**Direction:** Please copy the data below word for word, starting at its very first line and ending at the line that contains "picture [0, 13, 1270, 212]", with that final line included.

-- start of Record excerpts --

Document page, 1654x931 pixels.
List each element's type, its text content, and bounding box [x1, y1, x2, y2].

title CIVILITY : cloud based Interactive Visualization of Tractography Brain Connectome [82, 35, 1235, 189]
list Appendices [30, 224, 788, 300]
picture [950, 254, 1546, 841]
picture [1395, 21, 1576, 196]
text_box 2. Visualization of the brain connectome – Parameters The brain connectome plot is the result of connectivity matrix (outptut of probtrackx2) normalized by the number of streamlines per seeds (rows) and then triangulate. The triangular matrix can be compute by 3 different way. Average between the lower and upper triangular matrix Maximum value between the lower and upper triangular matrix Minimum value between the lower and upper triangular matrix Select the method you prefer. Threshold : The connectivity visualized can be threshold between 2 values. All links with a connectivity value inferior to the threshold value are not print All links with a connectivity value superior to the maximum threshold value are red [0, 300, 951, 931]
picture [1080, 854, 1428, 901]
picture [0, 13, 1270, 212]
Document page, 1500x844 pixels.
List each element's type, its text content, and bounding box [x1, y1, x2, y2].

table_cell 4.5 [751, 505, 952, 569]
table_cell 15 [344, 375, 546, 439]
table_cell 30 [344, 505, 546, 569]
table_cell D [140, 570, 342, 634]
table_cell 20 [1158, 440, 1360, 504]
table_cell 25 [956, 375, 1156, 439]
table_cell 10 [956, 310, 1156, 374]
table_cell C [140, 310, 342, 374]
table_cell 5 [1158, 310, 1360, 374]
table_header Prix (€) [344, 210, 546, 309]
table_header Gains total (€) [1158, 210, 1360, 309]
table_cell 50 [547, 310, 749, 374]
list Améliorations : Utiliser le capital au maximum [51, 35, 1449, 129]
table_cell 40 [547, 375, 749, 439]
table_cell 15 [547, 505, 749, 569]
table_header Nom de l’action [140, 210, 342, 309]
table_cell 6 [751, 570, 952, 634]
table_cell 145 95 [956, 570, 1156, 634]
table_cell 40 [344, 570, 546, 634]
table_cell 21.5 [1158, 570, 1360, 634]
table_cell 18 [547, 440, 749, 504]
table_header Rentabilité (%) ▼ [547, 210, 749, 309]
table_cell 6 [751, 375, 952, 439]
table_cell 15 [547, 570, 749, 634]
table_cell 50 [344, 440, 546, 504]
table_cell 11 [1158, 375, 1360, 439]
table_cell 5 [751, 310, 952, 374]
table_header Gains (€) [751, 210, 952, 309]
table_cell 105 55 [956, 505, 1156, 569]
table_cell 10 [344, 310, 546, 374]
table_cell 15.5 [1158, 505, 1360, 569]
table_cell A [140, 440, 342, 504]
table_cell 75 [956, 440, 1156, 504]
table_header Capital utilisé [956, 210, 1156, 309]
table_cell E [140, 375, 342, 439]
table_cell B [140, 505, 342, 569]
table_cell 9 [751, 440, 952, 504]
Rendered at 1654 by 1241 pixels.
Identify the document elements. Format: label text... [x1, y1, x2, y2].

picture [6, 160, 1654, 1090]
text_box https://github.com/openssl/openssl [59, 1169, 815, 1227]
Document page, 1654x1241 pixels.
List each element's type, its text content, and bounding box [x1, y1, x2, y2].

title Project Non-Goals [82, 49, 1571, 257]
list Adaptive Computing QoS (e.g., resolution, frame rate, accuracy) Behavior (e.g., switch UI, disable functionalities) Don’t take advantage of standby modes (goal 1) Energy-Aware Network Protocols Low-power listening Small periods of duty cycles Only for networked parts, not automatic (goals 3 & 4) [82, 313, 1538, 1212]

-- end of Record excerpts --

**Answer to the exercise:**
Document page, 1654x931 pixels.
List each element's type, its text content, and bounding box [x1, y1, x2, y2].

title CIVILITY : cloud based Interactive Visualization of Tractography Brain Connectome [82, 35, 1235, 189]
list Appendices [30, 224, 788, 300]
picture [950, 254, 1546, 841]
picture [1395, 21, 1576, 196]
text_box 2. Visualization of the brain connectome – Parameters The brain connectome plot is the result of connectivity matrix (outptut of probtrackx2) normalized by the number of streamlines per seeds (rows) and then triangulate. The triangular matrix can be compute by 3 different way. Average between the lower and upper triangular matrix Maximum value between the lower and upper triangular matrix Minimum value between the lower and upper triangular matrix Select the method you prefer. Threshold : The connectivity visualized can be threshold between 2 values. All links with a connectivity value inferior to the threshold value are not print All links with a connectivity value superior to the maximum threshold value are red [0, 300, 951, 931]
picture [1080, 854, 1428, 901]
picture [0, 13, 1270, 212]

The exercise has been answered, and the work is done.